Ab initio unrestricted Hartree−Fock calculations with a 6-31G* basis set were performed on 2,6-dimethylphenol (DMP or monomer) and 4-(2,6-dimethylphenoxy)-2,6-dimethylphenol (dimer) to gain more insight into the mechanism of the copper-catalyzed oxidative phenol coupling reaction. Atomic charges were determined for the phenol, phenoxyl radical, phenolate anion and phenoxonium cation (both the singlet and triplet state) of both species. Calculations for the monomer show that the only aromatic carbon atom bearing a partial positive atomic charge is the para carbon of the cation in the singlet state.
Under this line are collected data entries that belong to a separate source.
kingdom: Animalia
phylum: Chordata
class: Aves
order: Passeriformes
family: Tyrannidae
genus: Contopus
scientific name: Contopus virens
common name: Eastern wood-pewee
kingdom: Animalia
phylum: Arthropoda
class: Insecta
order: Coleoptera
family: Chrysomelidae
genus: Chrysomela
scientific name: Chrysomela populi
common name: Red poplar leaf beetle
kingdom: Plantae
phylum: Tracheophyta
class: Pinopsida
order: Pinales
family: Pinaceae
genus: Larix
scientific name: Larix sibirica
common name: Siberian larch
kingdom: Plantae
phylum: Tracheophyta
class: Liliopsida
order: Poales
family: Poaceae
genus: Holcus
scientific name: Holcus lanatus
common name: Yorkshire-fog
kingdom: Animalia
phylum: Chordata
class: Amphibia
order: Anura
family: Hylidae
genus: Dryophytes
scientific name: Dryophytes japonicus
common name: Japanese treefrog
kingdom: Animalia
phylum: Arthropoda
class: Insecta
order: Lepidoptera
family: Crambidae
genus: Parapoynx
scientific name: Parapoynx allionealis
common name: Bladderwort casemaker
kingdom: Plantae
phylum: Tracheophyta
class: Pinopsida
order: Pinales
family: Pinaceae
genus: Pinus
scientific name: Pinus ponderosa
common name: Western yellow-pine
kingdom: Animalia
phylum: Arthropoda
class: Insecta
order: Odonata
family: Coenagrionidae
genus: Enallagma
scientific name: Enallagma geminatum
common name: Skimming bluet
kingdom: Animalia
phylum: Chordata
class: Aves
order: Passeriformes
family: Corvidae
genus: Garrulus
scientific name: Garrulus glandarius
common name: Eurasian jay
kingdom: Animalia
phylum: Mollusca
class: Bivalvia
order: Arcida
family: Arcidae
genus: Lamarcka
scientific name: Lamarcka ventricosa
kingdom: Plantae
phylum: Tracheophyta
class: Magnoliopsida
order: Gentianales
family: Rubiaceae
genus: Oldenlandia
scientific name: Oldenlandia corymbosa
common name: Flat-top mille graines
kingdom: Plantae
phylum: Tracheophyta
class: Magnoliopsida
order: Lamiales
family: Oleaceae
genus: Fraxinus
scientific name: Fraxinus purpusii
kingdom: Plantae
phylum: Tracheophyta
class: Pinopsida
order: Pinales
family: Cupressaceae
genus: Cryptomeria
In the case of the dimer, the presence of a p-phenoxy substituent results in a partial positive charge for the para carbon of the first aromatic ring in all states, but this charge is significantly higher for the singlet cation. In the singlet cationic state, the para carbon of the first aromatic ring is therefore the site most susceptible to nucleophilic aromatic substitution. This result strongly supports a proposal for the mechanism of the copper-catalyzed oxidative phenol coupling, in which dinuclear phenolate-bridged copper(II) species act as intermediates affording phenoxonium cations after a double one-electron transfer. Furthermore, the charges in the second aromatic ring of the dimer are hardly, -if at all, influenced by the overall electronic state of the molecule. The charge in the first ring cannot pass the ether bond. This result, combined with the observation that the para carbon of the first aromatic ring of the singlet cation bears a large positive charge, favors a mechanism where quinone ketals are formed as intermediates during the coupling of oligomeric phenols.